La loi des séries

En matière de série télévisée, il existe une expression amusante qu’on peut transformer en règle générale, sinon en loi : « jumping the shark », soit « sauter par-dessus le requin » en français. Elle fait référence, comme l’explique wikipédia, à un épisode des Jours heureux où le scénariste de service dut recourir à une séance de ski nautique au-dessus d’un sympathique sélacien pour maintenir l’audience ; cette scène poussive est devenue ainsi un exemple de symptôme d’une série télévisée en déclin qualitatif. Dans le langage peaknik, on aurait dit qu’elle avait passé son pic.

En 1998, le Dr Campbell et J. Laherrère lancèrent le pilote d’une longue série sur un réseau spécialisé américain : Peaking Bad était né.

Il fallut attendre le début des années 2000, avec la première hausse significative des prix du pétrole, pour que la première saison commencent à circuler sur des réseaux indé’ spécialisés aux Etats-Unis (TheOilDrum, Peakoil.net, etc) puis en France (Oléocène principalement).

Initialement post-apocalyptique – la série a failli s’appeler The Peaking Dead – la série se développa également sur le plan de la géopolitique et de la sociologie, avec l’arrivée de nouveaux personnages récurrents (le changement climatique, le nucléaire, la finance sans visage… ) mais aussi quelques faire-valoir comiques (moteur Pantone, survivalisme, Desertec…) destinés à détendre l’atmosphère de plus en plus pesante.

A partir de 2007, soit vers la cinquième saison, certains épisodes commencèrent à déraper sérieusement : avec l’incursion de la sphère politique française, le scénario commença à tenter une reconversion vers Benny Hill – on se souvient du célèbre débat présidentiel Sarko-Ségo où chacun jeta à la tête de l’autre des chiffres faux pour montrer son incompétence face aux questions énergétiques.
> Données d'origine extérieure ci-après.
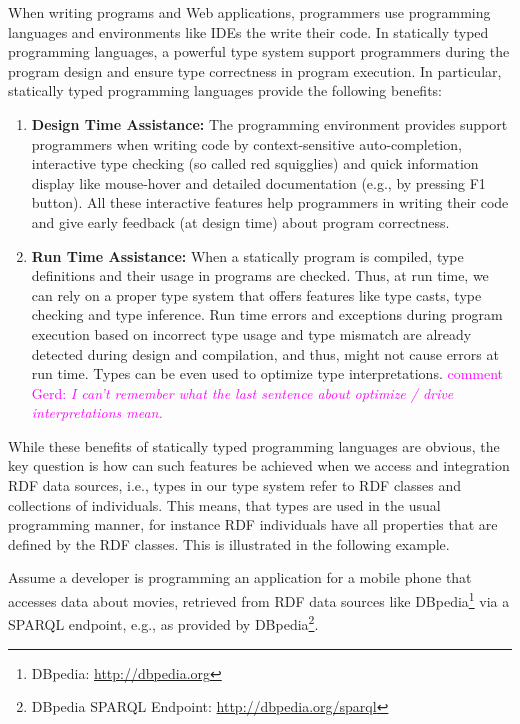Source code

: \documentclass{llncs} %
\newcommand{\ggr}[1]{\textcolor{magenta}{comment Gerd: \textit{#1}}}
\begin{document}
When writing programs and Web applications, programmers use programming languages and environments like IDEs
the write their code. 
In statically typed programming languages, a powerful type system support programmers during the program design and 
ensure type correctness in program execution. In particular, statically typed programming languages provide the following benefits:

\begin{enumerate}
	\item \textbf{Design Time Assistance:} The programming environment provides support programmers when writing code by
	 context-sensitive auto-completion, interactive type checking (so called red squigglies) and quick information display like mouse-hover
	and detailed documentation (e.g., by pressing F1 button). All these interactive features help programmers in writing their code
	and give early feedback (at design time) about program correctness. 
	\item \textbf{Run Time Assistance:} When a statically program is compiled, type definitions and their usage in programs
	        are checked. Thus, at run time, we can rely on a proper type system that offers features like type casts,
					 type checking and type inference. Run time errors and exceptions during program execution based on
					 incorrect type usage and type mismatch are already detected during design and compilation, and thus, might not
					cause errors at run time. Types can be even used to optimize type interpretations.
					\ggr{I can't remember what the last sentence about optimize / drive interpretations mean.}
					
\end{enumerate}

While these benefits of statically typed programming languages are obvious,
the key question is how can such features be achieved when we access and integration RDF data sources,
i.e., types in our type system refer to RDF classes and collections of individuals.
This means, that types are used in the usual programming manner, for instance RDF individuals
have all properties that are defined by the RDF classes. This is illustrated in the following example.

Assume a developer is programming an application for a mobile phone that accesses data about movies, retrieved
from RDF data sources like DBpedia\footnote{DBpedia: \url{http://dbpedia.org}} via a SPARQL endpoint,
e.g., as provided by DBpedia\footnote{DBpedia SPARQL Endpoint: \url{http://dbpedia.org/sparql}}.
\end{document}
Le requin montrait le bout de son aileron…

A partir de 2010, les réseaux nationaux américains trouvèrent la parade et matraquèrent le paysage audiovisuel avec un concurrent de poids : Games of Shale (le Trône de Schiste en français). Malgré quelques rebondissements intéressants comme le personnage de Fukishima en saison 9, la tendance politico-comique continua à plomber la série du Dr. Campbell qui usa jusqu’à la corde l’argument léger de la transition énergétique (saisons 12 et 13).
Dernier soubresaut du moment : une pitoyable histoire de rapport secret de l’ADEME qui démontrerait qu’on peut électrifier la France à 100% avec des énergies renouvelables, pour le même coût que le nucléaire. C’est oublier que le nucléaire français ne peut plus mourir d’une part, et d’autre part oublier qu’avec une tartiflette électrique composée de 63% d’éolien et de 17% de solaire – le scénario préféré de ce rapport – la France disjoncte les nuits sans vent.

Envoyez la mire, cela vaut parfois mieux qu’un mauvais programme.